A positive PPD generally calls for additional testing. An X-ray of the chest is performed to look for signs of active disease. Blood tests, along with sputum (phlegm) samples, may also be sent to a lab for analysis. If the bacteria is found in these samples, it may be tested further to see if it is resistant to any of the drugs commonly used to treat tuberculosis.

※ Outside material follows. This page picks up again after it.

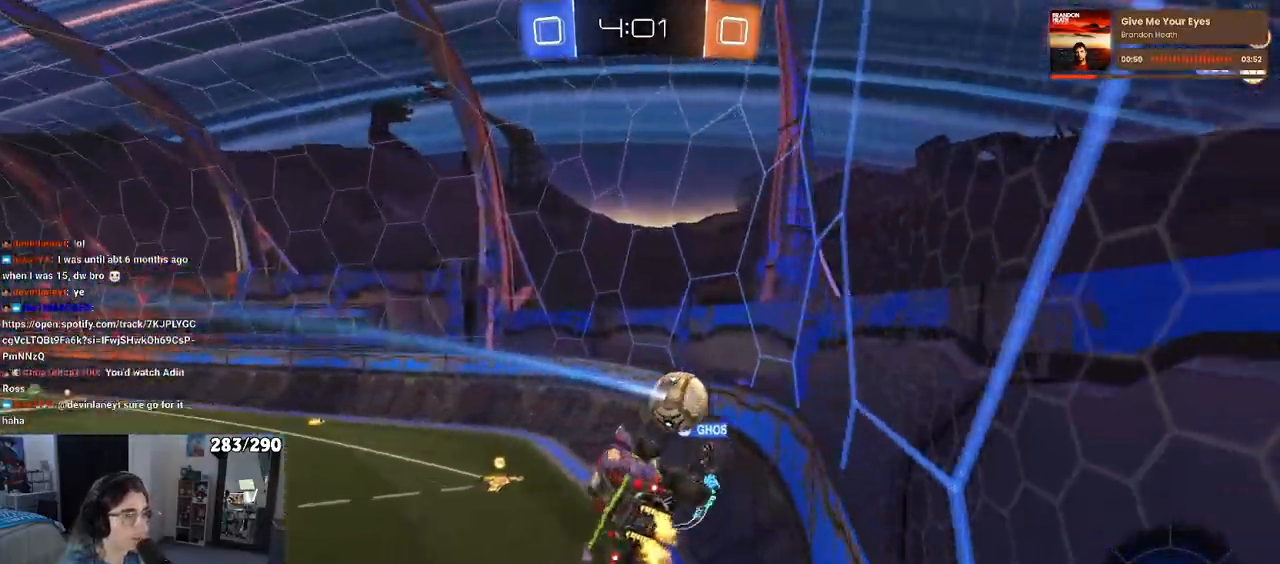
{"buttons": ["R2"], "left_stick": "center", "right_stick": "center", "events": [[150, "left_stick", "center"], [333, "left_stick", "right"], [467, "left_stick", "center"]]}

If someone has a positive PPD but does not have any signs or symptoms of active disease, he or she is said to have latent TB infection. It is generally recommended that people with latent TB infection begin taking drug therapy to prevent the infection from developing further (discussed in next section). If someone has a positive PPD and has signs and symptoms of tuberculosis, he or she is said to have active TB. Treatment is necessary for someone with active TB, which usually involves a combination of antibiotics to treat the infection (also discussed in next section).
PPD testing in people with HIV can be problematic. As discussed above, PPD testing doesn't test for the presence of Mycobacterium tuberculosis, but instead looks for signs that the immune system is currently fighting the bacteria. In HIV-infected patients with compromised immune systems, there might not be enough immune activity to either fight the infection or respond to the PPD test. In other words, the bacteria might be present but is not being recognized by the immune system and, as a result, may not show up using PPD testing.
Because PPD testing may not be reliable in HIV-positive people with compromised immune systems, a diagnosis of TB might not be made until symptoms are reported and X-rays or blood tests are performed. For some HIV-positive people with compromised immune systems, it is better to be safe than sorry. For example, if an HIV-positive person lives in the same house or works with someone who has active TB and may be spreading Mycobacterium tuberculosis, it is generally recommended that the HIV-positive person be isolated from the person with active TB and to begin treatment.